There are disturbing reports that some traders are arbitrarily increasing prices in the guise of new tax measures.
The price of cooking gas, for instance, has shot up and traders are blaming it on the introduction of 16 per cent VAT.
Some traders have increased the price of 12kg LPG from Sh2,000 to Sh2,500. This is an increase of 25 per cent, not 16 per cent!
It is clear that such traders are taking advantage of the hiked taxes to rake in more profits. Needless to say, such business people are making the lives of Kenyans, most of whom cannot afford to put food on the table on a daily basis, even more miserable.
This is rigging the market and government should go after the culprits. Kenya has enjoyed the fruits of free enterprise and private ownership of property.
A religious adherence to the market economy is what makes Kenya a hotbed of entrepreneurship. Our economy is vibrant because everyone is free to do business as long as it is within the law.
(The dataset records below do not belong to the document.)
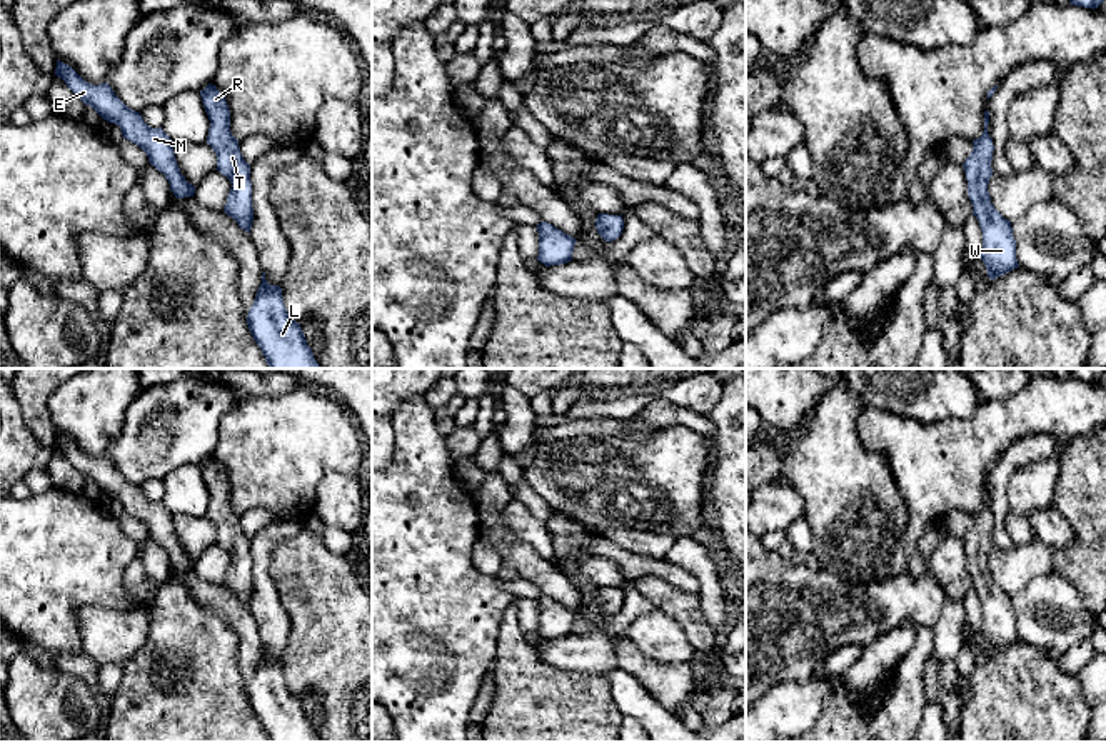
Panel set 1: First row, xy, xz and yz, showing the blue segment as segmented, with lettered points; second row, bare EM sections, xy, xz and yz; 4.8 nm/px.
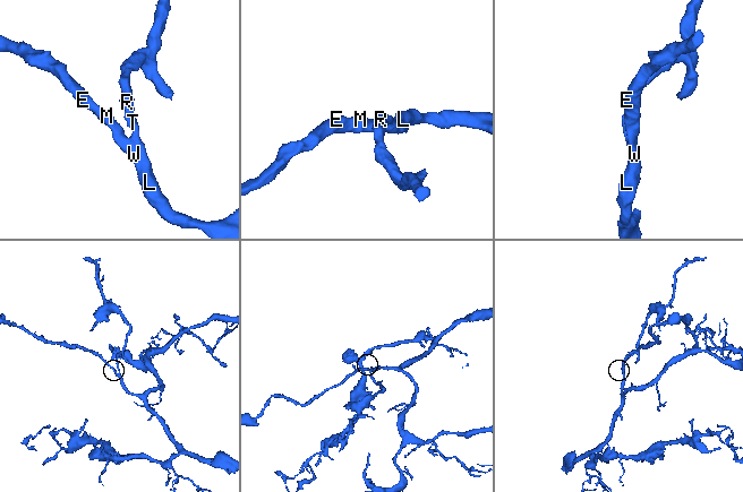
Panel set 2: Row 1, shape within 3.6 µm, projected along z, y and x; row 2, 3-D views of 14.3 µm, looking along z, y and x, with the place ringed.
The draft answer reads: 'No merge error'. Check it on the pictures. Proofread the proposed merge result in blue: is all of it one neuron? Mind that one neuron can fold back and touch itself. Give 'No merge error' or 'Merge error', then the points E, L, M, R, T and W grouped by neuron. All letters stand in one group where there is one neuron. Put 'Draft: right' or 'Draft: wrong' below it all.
No merge error. Groups: E L M R T W
Draft: right

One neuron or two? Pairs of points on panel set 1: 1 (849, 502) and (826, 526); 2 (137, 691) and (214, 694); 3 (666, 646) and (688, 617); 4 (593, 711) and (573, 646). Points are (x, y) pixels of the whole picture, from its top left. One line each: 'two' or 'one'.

But like many other liberal democracies, we are also racking our heads on how to trim the sharp edges of capitalism. For example, in as much as prices of basic commodities are not controlled, those of petroleum products are capped.
After a long period in which Kenyans’ exhortations for banks to bring down the cost of credit landed on deaf ears, lawmakers were forced to cap the price of money, a move that, though counterproductive, spoke of Kenyans’ frustrations with what they thought was pure kleptocracy.
Unbridled capitalism can result in unintended consequences such as poverty. While ours is a free market, with competition expected to push prices down towards an equilibrium, that does not always happen.
At such times, the government should intervene to bring the market back to sanity. It must crack the whip on traders exploiting poor Kenyans.